◆ Exercise directions: Here the job is to return only the lines of the material, exactly, from the first one to the line with "RESPONSIBLE MEPS".

◆ Data under study:
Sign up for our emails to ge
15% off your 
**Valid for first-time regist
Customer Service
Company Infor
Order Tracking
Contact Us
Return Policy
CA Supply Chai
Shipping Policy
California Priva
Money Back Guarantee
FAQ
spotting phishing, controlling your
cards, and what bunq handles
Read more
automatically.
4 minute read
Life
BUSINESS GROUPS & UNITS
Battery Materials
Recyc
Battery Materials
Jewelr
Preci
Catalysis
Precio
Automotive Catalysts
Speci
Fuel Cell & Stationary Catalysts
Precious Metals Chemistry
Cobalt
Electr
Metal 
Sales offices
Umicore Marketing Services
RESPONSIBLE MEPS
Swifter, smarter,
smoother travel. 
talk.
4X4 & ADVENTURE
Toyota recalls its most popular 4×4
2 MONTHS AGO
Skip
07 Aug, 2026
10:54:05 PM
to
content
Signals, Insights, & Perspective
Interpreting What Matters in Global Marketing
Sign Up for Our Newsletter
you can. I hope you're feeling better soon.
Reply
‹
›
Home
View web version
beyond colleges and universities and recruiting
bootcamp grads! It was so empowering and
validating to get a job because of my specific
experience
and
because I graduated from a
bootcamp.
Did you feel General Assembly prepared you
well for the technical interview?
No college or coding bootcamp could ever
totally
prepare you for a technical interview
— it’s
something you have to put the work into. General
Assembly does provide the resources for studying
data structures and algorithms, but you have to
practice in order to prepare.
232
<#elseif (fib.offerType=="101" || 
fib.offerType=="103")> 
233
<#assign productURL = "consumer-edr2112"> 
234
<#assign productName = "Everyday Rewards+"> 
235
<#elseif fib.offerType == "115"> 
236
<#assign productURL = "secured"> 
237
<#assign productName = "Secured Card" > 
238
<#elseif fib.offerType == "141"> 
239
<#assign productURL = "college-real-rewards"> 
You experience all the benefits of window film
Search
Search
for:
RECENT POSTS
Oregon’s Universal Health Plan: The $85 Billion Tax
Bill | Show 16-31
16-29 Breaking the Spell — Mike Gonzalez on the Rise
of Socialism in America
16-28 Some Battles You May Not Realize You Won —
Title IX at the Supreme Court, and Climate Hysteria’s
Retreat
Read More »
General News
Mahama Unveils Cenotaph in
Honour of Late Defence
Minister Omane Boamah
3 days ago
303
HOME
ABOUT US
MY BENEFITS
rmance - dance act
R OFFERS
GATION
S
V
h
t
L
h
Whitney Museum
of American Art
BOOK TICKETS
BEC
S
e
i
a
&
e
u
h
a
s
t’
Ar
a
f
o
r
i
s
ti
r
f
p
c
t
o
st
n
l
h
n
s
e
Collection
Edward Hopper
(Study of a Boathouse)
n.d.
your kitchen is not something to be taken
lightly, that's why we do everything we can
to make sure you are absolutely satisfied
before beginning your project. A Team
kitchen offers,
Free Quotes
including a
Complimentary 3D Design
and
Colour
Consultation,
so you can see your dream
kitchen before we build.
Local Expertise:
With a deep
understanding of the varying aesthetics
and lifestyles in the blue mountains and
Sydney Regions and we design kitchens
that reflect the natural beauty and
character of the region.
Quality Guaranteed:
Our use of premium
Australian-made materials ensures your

◆ Answer box:
Sign up for our emails to ge
15% off your 
**Valid for first-time regist
Customer Service
Company Infor
Order Tracking
Contact Us
Return Policy
CA Supply Chai
Shipping Policy
California Priva
Money Back Guarantee
FAQ
spotting phishing, controlling your
cards, and what bunq handles
Read more
automatically.
4 minute read
Life
BUSINESS GROUPS & UNITS
Battery Materials
Recyc
Battery Materials
Jewelr
Preci
Catalysis
Precio
Automotive Catalysts
Speci
Fuel Cell & Stationary Catalysts
Precious Metals Chemistry
Cobalt
Electr
Metal 
Sales offices
Umicore Marketing Services
RESPONSIBLE MEPS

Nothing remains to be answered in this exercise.